К этому институту заезжать пришлось не с самой Профсоюзной, а с какого-то ответвления, через проходную. Здание палеонтологов чем-то у меня сразу начало ассоциироваться с фильмом «Чародеи». Там еще был эпизод, где артист Фарада бегает по коридорам и не знает, где выход. Вот и здесь – куда ехать, неизвестно. Вахтера на проходной не было, открыты ворота, да и все.
Мелко семеня по газону, в нашу сторону откуда-то выбежал кругленький мужчина, смешно размахивая руками.
– Извините, не увидел, с предыдущими задержался.
На странноватое замечание никто внимания не обратил – мало ли кто что до нас делал.
– Куда идти? – спросила Томилина, вылезая из машины. Концовка вопроса получилась несколько смазанной, потому что она поскользнулась и едва удержалась на ногах.
Глядя на нее, я с сумкой и шинами выгружался максимально осторожно.
– Ох уж эта гололедица, – вздохнул встречающий. – Вот из-за нее все и случилось. Пойдемте, покажу.
Мы двинулись в фарватере по газону, потому что по дороге идти было невозможно – натуральное стекло. Удивительно, что рафик наш не носило по такой поверхности. Или я просто внимания не обратил?
– Вот тут, за углом, – показал мужик, остановившись на краю газона. – Осторожнее, скользко.
Я ступил одной ногой на дорожку. Вроде стою. Слез и пошел вперед. Сзади хрустнул ледок под подошвами сапог Елены.
– Хоть бы объяснил толком, куда идти, – сказал я, чуть повернув голову в сторону.
Это были мои последние слова в вертикальном положении. Земля почему-то выпрыгнула из-под ног, перевернулась и начала стремительно приближаться сбоку. Самое обидное, что упал я животом на наш чемодан, недовольно звякнувший при приземлении на него. В следующую секунду на меня сверху рухнула Томилина, и мы поехали по мартовской гололедице дружным коллективом.
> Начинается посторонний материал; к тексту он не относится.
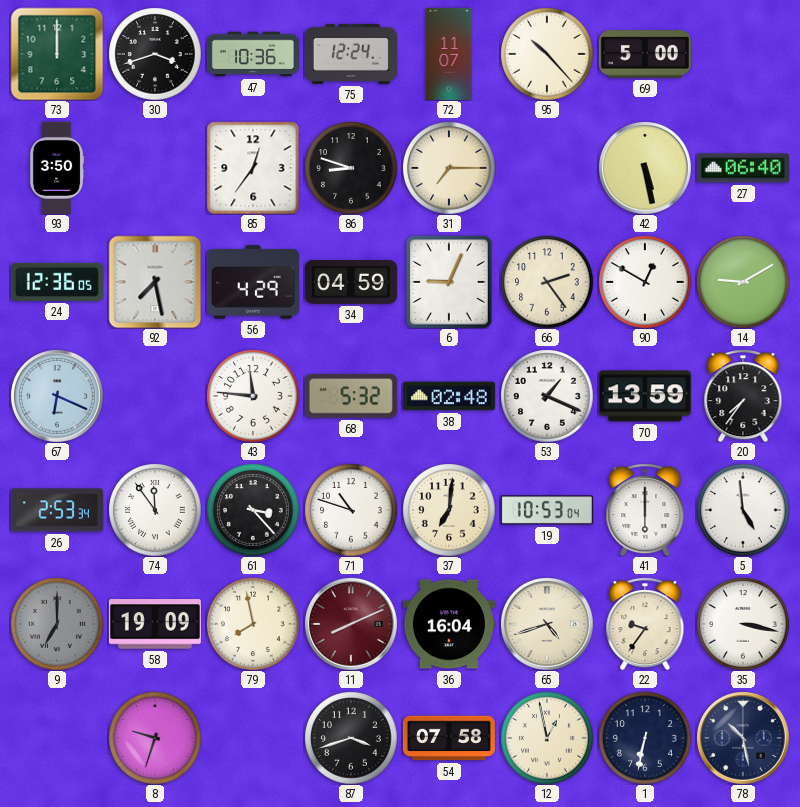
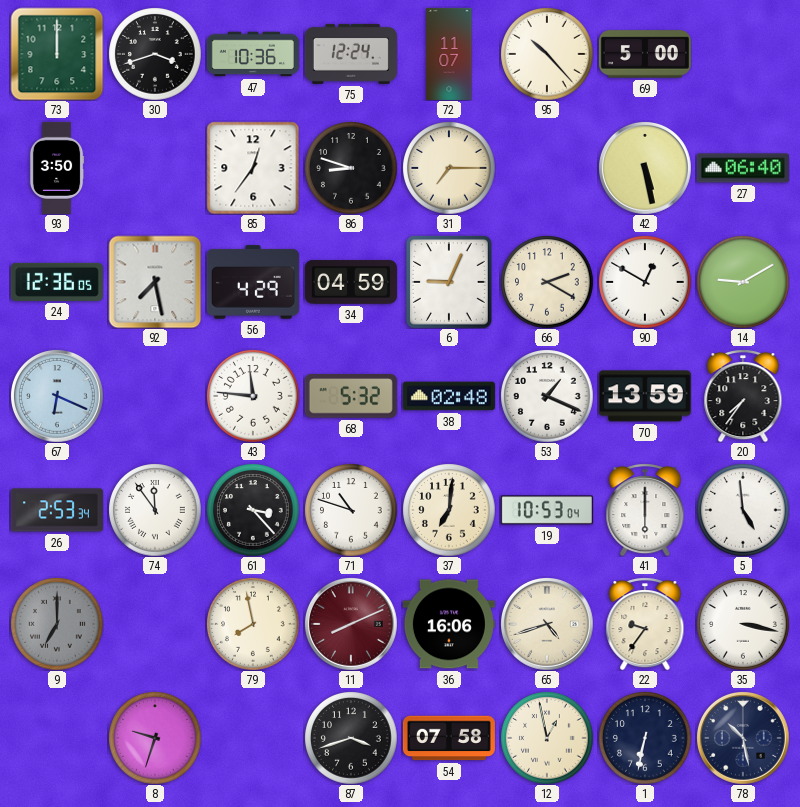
66: 2:24 -> 2:20
58: 19:09 -> none
36: 16:04 -> 16:06
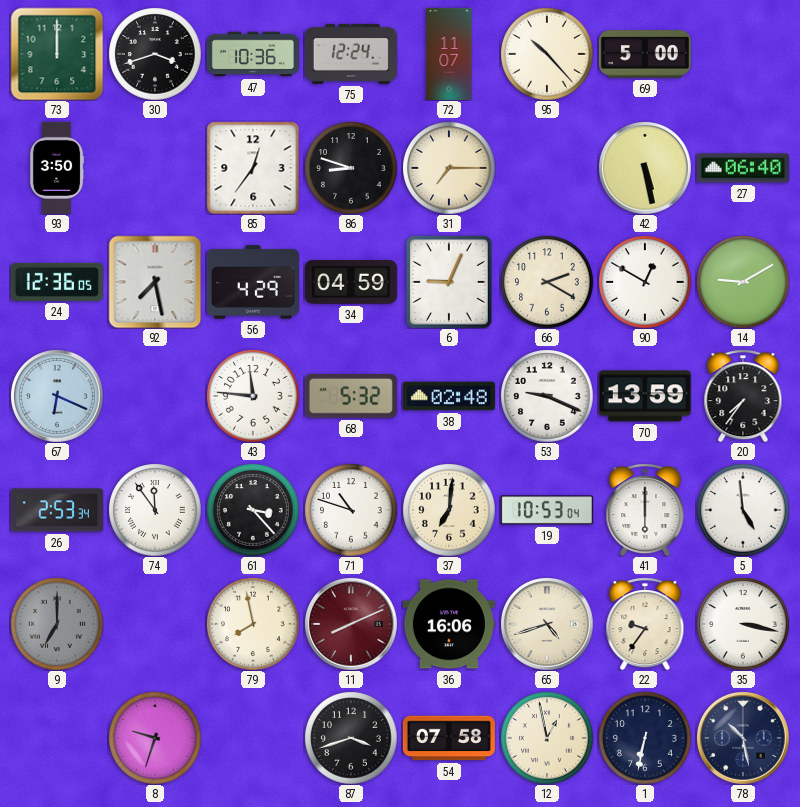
53: 1:19 -> 9:19
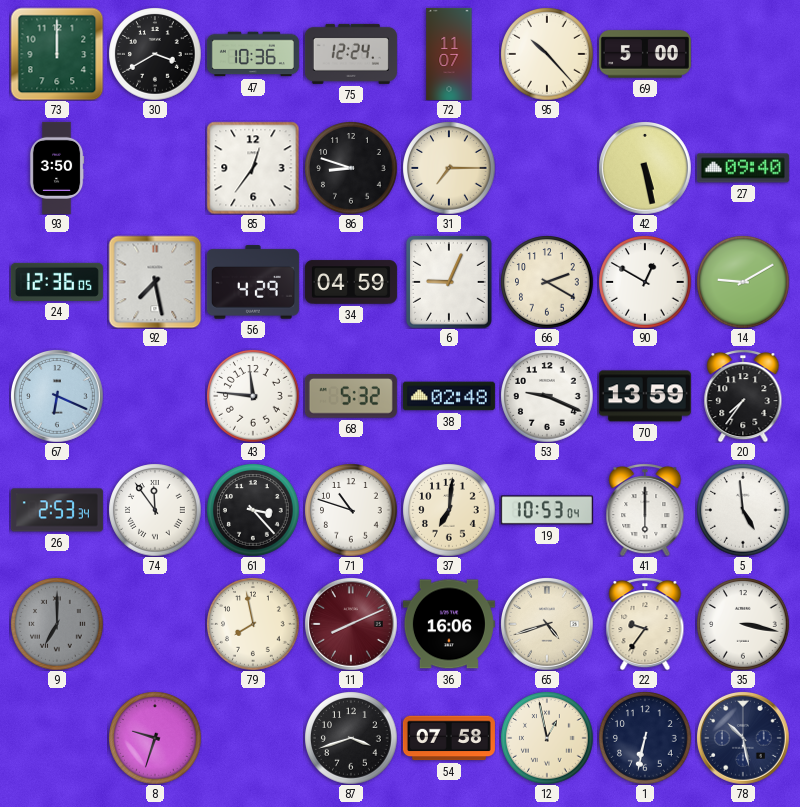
30: 3:42 -> 3:40
27: 06:40 -> 09:40
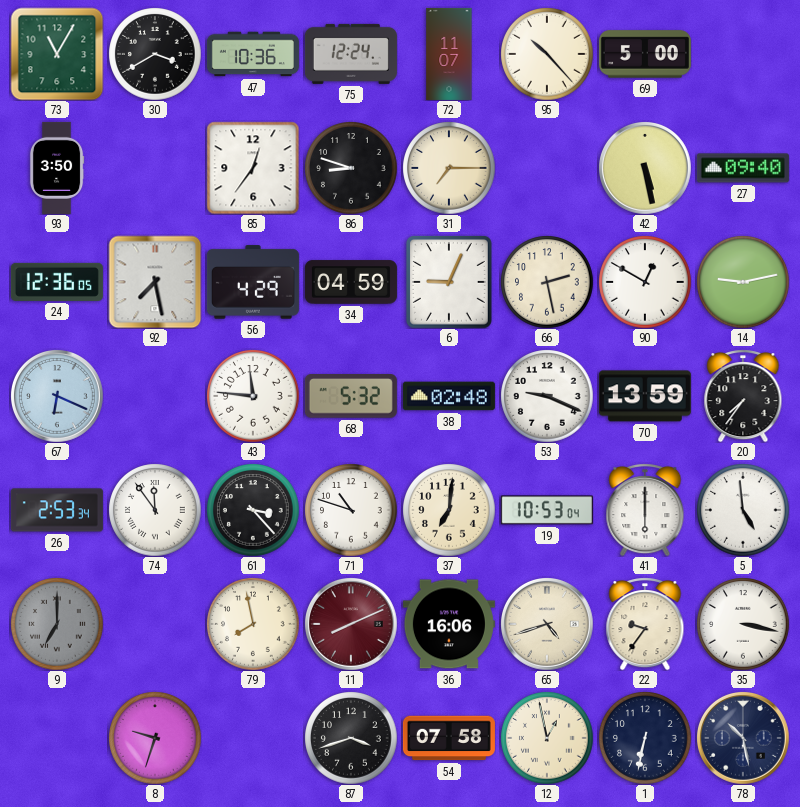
73: 12:00 -> 11:05
66: 2:20 -> 2:28
14: 9:10 -> 9:13
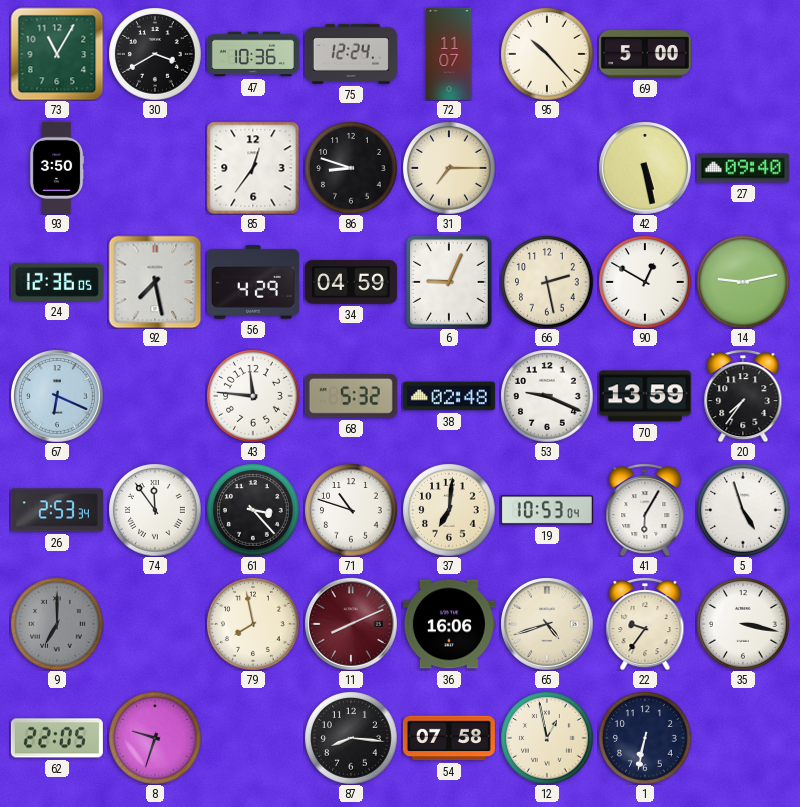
41: 6:00 -> 6:05
5: 4:59 -> 4:57
62: none -> 22:05
87: 3:42 -> 8:16
78: 10:28 -> none
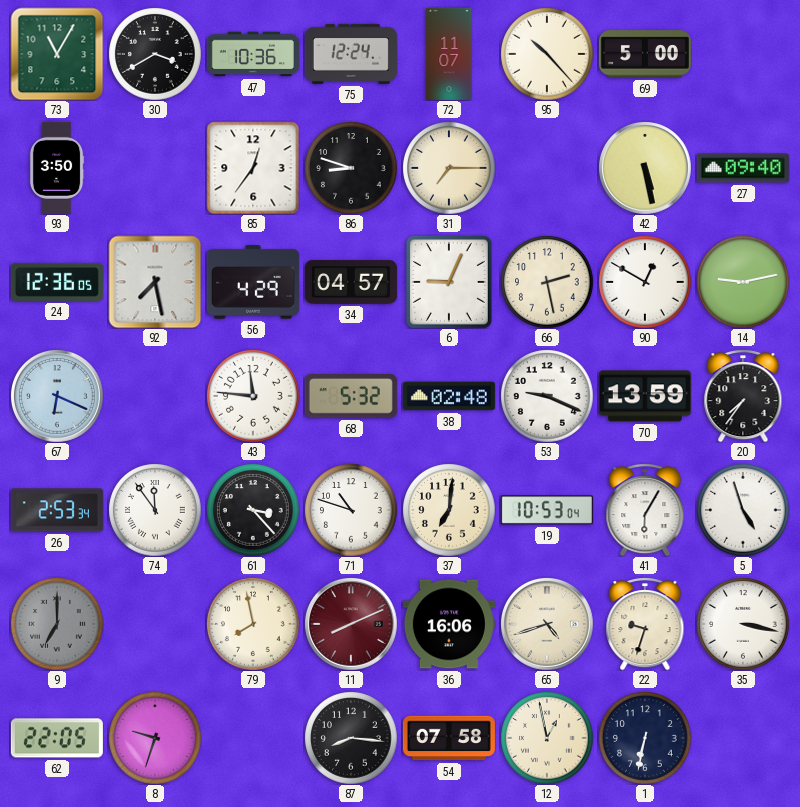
34: 04:59 -> 04:57
22: 9:36 -> 9:33
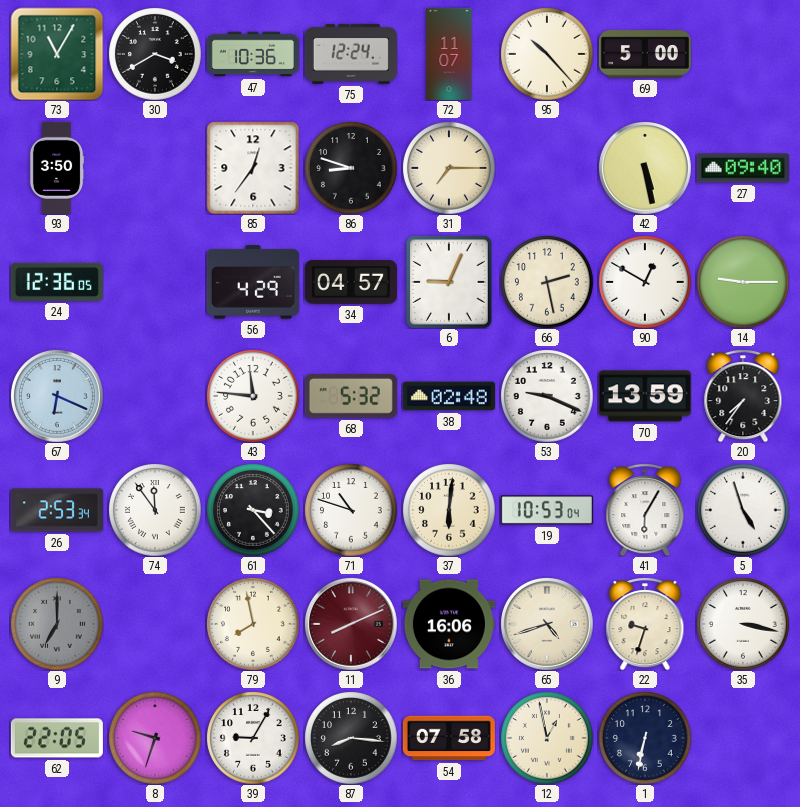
92: 7:28 -> none
14: 9:13 -> 9:15
37: 7:01 -> 6:01
39: none -> 9:05
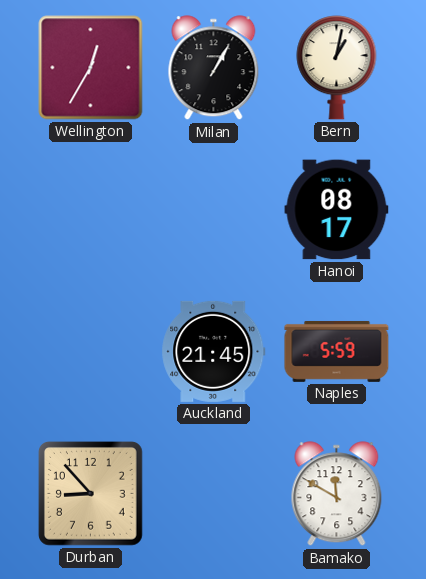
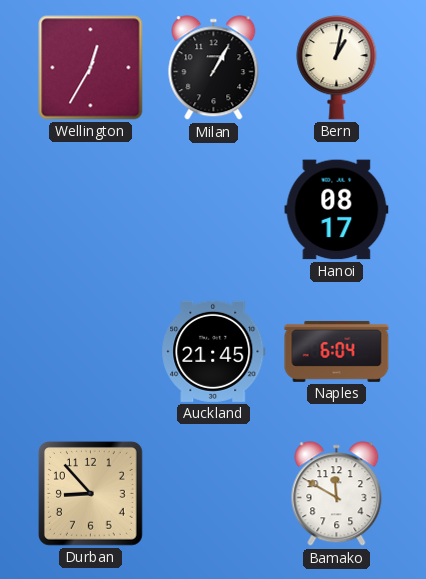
Naples: 5:59 -> 6:04
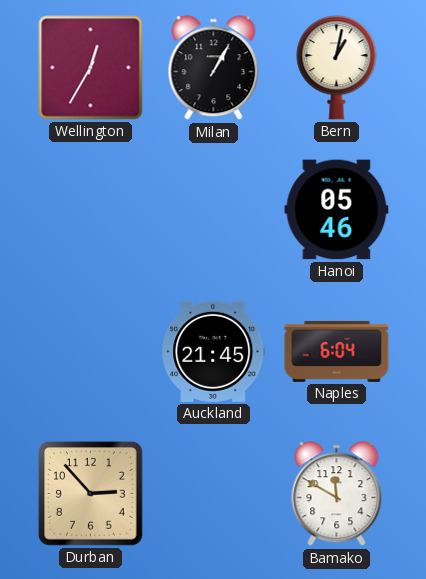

Можно даже сказать, предельно тесно спаянным. Полет был недолгим, метра три, наверное, но памятным.
Охая, мы начали подниматься и, ползая на четвереньках, собирать разлетевшиеся шины. Только после этого мы обнаружили пострадавших. Я даже попытался проморгаться, думая, что у меня в глазах двоится. Восемь. Семь взрослых и мальчишка. Из них двое медиков. Эти баюкали поврежденные руки. Остальные сидели под стеной, метрах в десяти от крыльца. Стоял тихий стон, кто-то даже плакал.
– Ничего ж себе! – оценил я обстановочку.
Такой жести я не ждал. И что это чувырло нас не предупредило? Такого травмпункта на выезде я и в той жизни не видел, а в этой и подавно.